Twin class action lawsuits were filed in B.C. and Ontario late last week alleging some CIBC mortgage borrowers have been unfairly penalized by “vague” prepayment terms, the lawyer behind the action told MortgageBrokerNews.ca.
“There are two substantive complaints here,” Kieran Bridge, a Vancouver lawyer with the Construction Law Group, told MortgageBrokerNews.ca. “We believe that through this lawsuit CIBC's practices with respect to how they calculate mortgage prepayment penalties will be found to be unenforceable. In this case, as with all of these types of cases, we are concerned about whether Canadians are being treated fairly and lawfully."
Aside from what Bridge terms “uncertain and unenforceable language” in contracts dating as far back as 2005, he also points to the mathematical formula CIBC used to determine those prepayment charges, calling them “invalid,” or in legal speak a “miscalculation.”
The suits rely on individual representative plaintiffs in B.C. and Ontario. Each of those two notices of claim alleges CIBC applied terms and conditions to certain mortgage contracts that allowed it “unfettered discretion” in calculating mortgage prepayment penalties.
The suits also allege that the actual amounts of those penalties were themselves in breach of the mortgage contracts.
CIBC will have a chance to respond to the claims, with a judge’s decision on whether to certify the civil lawsuit, and move it to trial, possibly taking a year or more.
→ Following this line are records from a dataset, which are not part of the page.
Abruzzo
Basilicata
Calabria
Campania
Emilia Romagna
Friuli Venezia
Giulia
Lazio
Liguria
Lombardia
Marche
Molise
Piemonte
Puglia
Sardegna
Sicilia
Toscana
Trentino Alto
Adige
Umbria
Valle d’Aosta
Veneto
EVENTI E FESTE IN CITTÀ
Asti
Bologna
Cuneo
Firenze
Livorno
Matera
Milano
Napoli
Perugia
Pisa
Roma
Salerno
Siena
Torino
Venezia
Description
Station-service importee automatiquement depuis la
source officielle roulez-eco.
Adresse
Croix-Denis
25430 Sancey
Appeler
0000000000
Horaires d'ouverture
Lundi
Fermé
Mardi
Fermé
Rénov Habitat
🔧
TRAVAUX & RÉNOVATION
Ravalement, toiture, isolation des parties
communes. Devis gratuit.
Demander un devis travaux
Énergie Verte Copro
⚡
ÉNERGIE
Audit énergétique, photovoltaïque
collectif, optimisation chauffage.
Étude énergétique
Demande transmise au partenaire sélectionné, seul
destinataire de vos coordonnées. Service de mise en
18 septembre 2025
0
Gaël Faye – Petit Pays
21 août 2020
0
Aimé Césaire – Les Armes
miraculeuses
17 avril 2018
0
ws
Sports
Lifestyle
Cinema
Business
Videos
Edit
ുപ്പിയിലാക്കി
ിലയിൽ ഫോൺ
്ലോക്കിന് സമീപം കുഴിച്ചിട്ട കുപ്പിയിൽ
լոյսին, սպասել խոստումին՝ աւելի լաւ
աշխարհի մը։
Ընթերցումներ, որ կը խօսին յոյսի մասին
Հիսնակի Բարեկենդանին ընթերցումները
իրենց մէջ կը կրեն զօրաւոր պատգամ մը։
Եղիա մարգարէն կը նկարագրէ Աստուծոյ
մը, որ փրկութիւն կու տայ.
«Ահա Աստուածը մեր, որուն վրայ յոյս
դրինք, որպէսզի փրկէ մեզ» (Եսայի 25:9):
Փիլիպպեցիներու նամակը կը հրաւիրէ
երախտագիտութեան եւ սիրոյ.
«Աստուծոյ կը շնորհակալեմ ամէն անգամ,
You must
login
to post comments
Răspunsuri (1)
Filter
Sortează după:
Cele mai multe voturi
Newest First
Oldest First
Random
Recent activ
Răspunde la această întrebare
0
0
The bank did not provide comment to MortgageBrokerNews Tuesday, and none of the allegations have, in fact, been proven.
The collective legal action effectively echoes some of the more perennial and broader concerns of brokers, who grapple with the widely varying interest rate differential and prepayment penalties many lenders demand of borrowers. The former, sometimes stretching into the tens of thousands of dollars, has presented a major impediment to helping clients take advantage of historically low rates by switching or refinancing clients before maturity, argue many mortgage professionals.
Those challenges have led to broker calls for industry-wide standardization of penalties.
Undoubtedly, broker-arranged mortgages through Firstline are among the thousands of transactions the dual suit is meant to address, said Bridge, at the same time expressing his support for mortgage professionals.
The B.C. lawyer led a similar case against RBC about ten years ago. It ultimately ended in a settlement, said Bridge.